Amazon EMR
Management Guide

EMRFS Metadata


In order to use consistent view, your data is tracked in a DynamoDB database. Therefore, you will incur the cost of using that database while it exists.

Amazon EMR tracks consistency using a DynamoDB table to store object state. EMRFS consistent view creates and uses EMRFS metadata stored in a DynamoDB table to maintain a consistent view of Amazon S3 and this consistent view can be shared by multiple clusters. EMRFS creates and uses this metadata to track objects in Amazon S3 folders which have been synced with or created by EMRFS. The metadata is used to track all operations (read, write, update, and copy), and no actual content is stored in it. This metadata is used to validate whether the objects or metadata received from Amazon S3 matches what is expected. This confirmation gives EMRFS the ability to check list consistency and read-after-write consistency for new objects EMRFS writes to Amazon S3 or objects synced with EMRFS.

How to add entries to metadata

You can use the sync or import subcommands to add entries to metadata. sync will simply reflect the state of the Amazon S3 objects in a path while import is used strictly to add new entries to the metadata. For more information, see EMRFS CLI Reference.

How to check differences between metadata and objects in Amazon S3

To check for differences between the metadata and Amazon S3, use the diff subcommand of the EMRFS CLI. For more information, see EMRFS CLI Reference.

How to know if metadata operations are being throttled

EMRFS sets default throughput capacity limits on the metadata for its read and write operations at 400 and 100 units, respectively. Large numbers of objects or buckets may cause operations to exceed this capacity, at which point they will be throttled by DynamoDB. For example, an application may cause EMRFS to throw a ProvisionedThroughputExceededException if you are performing an operation that exceeds these capacity limits. Upon throttling the EMRFS CLI tool will attempt to retry writing to the DynamoDB table using exponential backoff until the operation finishes or when it reaches the maximum retry value for writing objects from EMR to Amazon S3.

You can also view Amazon CloudWatch metrics for your EMRFS metadata in the DynamoDB console where you can see the number of throttled read and/or write requests. If you do have a non-zero value for throttled requests, your application may potentially benefit from increasing allocated throughput capacity for read or write operations. You may also realize a performance benefit if you see that your operations are approaching the maximum allocated throughput capacity in reads or writes for an extended period of time.
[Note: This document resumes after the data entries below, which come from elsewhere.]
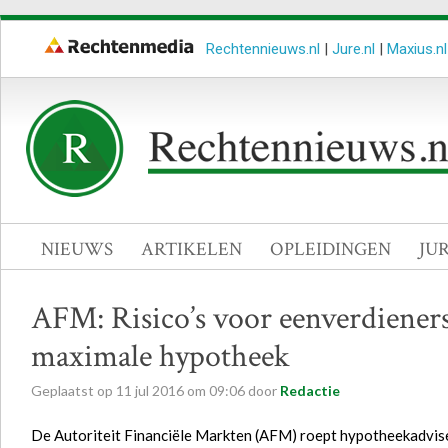
Rechtennieuws.nl
|
Jure.nl
|
Maxius.nl
NIEUWS
ARTIKELEN
OPLEIDINGEN
JU
AFM: Risico’s voor eenverdieners 
maximale hypotheek
Geplaatst op
11
jul
2016
om
09:06
door
Redactie
De Autoriteit Financiële Markten (AFM) roept hypotheekadviseu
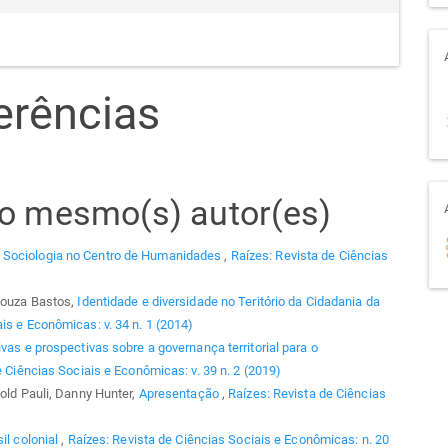
erências
elo mesmo(s) autor(es)
 Sociologia no Centro de Humanidades
,
Raízes: Revista de Ciências
 Souza Bastos,
Identidade e diversidade no Teritório da Cidadania da
is e Econômicas: v. 34 n. 1 (2014)
vas e prospectivas sobre a governança territorial para o
e Ciências Sociais e Econômicas: v. 39 n. 2 (2019)
hold Pauli, Danny Hunter,
Apresentação
,
Raízes: Revista de Ciências
il colonial
,
Raízes: Revista de Ciências Sociais e Econômicas: n. 20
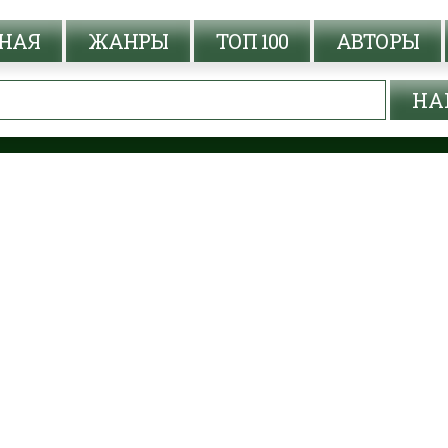
НАЯ
ЖАНРЫ
ТОП 100
АВТОРЫ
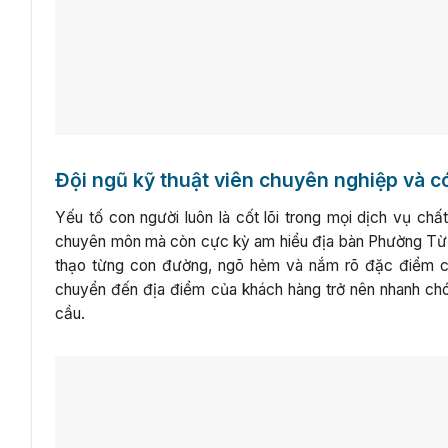
Đội ngũ kỹ thuật viên chuyên nghiệp và c
Yếu tố con người luôn là cốt lõi trong mọi dịch vụ chấ
chuyên môn mà còn cực kỳ am hiểu địa bàn Phường Từ L
thạo từng con đường, ngõ hẻm và nắm rõ đặc điểm cấu
chuyển đến địa điểm của khách hàng trở nên nhanh chó
cầu.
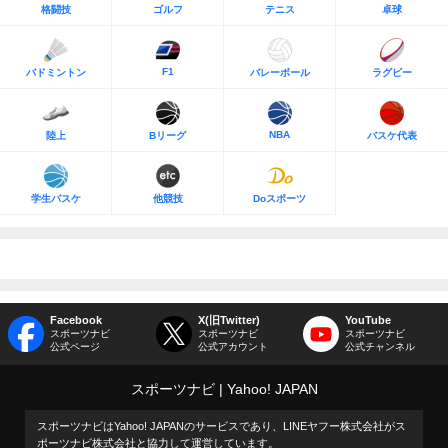
格闘技
ゴルフ
テニス
卓球
F1
バドミントン
バレーボール
ラグビー
NBA
陸上
Bリーグ
バスケ代表
学生バスケ
他競技
Doスポーツ
Facebook
X(旧Twitter)
YouTube
スポーツナビ
スポーツナビ
スポーツナビ
公式ページ
公式アカウント
公式チャンネル
スポーツナビ
Yahoo! JAPAN
スポーツナビはYahoo! JAPANのサービスであり、LINEヤフー株式会社がス
ポーツナビ株式会社と協力して運営しています。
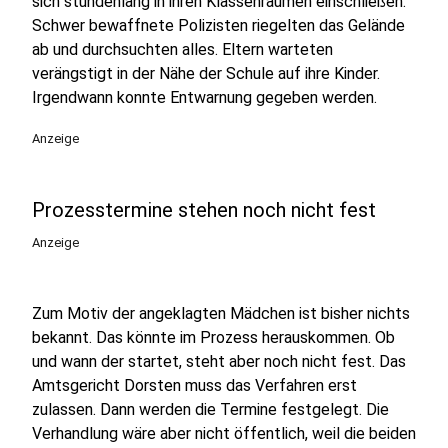
sich stundenlang in ihren Klassenräumen einschließen.
Schwer bewaffnete Polizisten riegelten das Gelände
ab und durchsuchten alles. Eltern warteten
verängstigt in der Nähe der Schule auf ihre Kinder.
Irgendwann konnte Entwarnung gegeben werden.
Anzeige
Prozesstermine stehen noch nicht fest
Anzeige
Zum Motiv der angeklagten Mädchen ist bisher nichts
bekannt. Das könnte im Prozess herauskommen. Ob
und wann der startet, steht aber noch nicht fest. Das
Amtsgericht Dorsten muss das Verfahren erst
zulassen. Dann werden die Termine festgelegt. Die
Verhandlung wäre aber nicht öffentlich, weil die beiden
Throughput characteristics for notable EMRFS operations

The default for read and write operations is 400 and 100 throughput capacity units, respectively. The following performance characteristics will give you an idea of what throughput is required for certain operations. These tests were performed using a single-node m3.large cluster. All operations were single threaded. Performance will differ greatly based on particular application characteristics and it may take experimentation to optimize file system operations.

Operation Average read-per-second Average write-per-second
create (object) 26.79 6.70
delete (object) 10.79 10.79
delete (directory containing 1000 objects) 21.79 338.40
getFileStatus (object) 34.70 0
getFileStatus (directory) 19.96 0
listStatus (directory containing 1 object) 43.31 0
listStatus (directory containing 10 objects) 44.34 0
listStatus (directory containing 100 objects) 84.44 0
listStatus (directory containing 1,000 objects) 308.81 0
listStatus (directory containing 10,000 objects) 416.05 0
listStatus (directory containing 100,000 objects) 823.56 0
listStatus (directory containing 1M objects) 882.36 0
mkdir (continuous for 120 seconds) 24.18 4.03
mkdir 12.59 0
rename (object) 19.53 4.88
rename (directory containing 1000 objects) 23.22 339.34

To submit a step that purges old data from your metadata store

Users may wish to remove particular entries in the DynamoDB-based metadata. This can help reduce storage costs associated with the table. Users have the ability to manually or programmatically purge particular entries by using the EMRFS CLI delete subcommand. However, if you delete entries from the metadata, EMRFS no longer makes any checks for consistency.

Programmatically purging after the completion of a job can be done by submitting a final step to your cluster which executes a command on the EMRFS CLI. For instance, type the following command to submit a step to your cluster to delete all entries older than two days.

aws emr add-steps --cluster-id j-2AL4XXXXXX5T9 --steps Name="emrfsCLI",Jar="command-runner.jar",Args=["emrfs","delete","--time","2","time-unit","days"] { "StepIds": [ "s-B12345678902" ] }

Use the StepId value returned to check the logs for the result of the operation.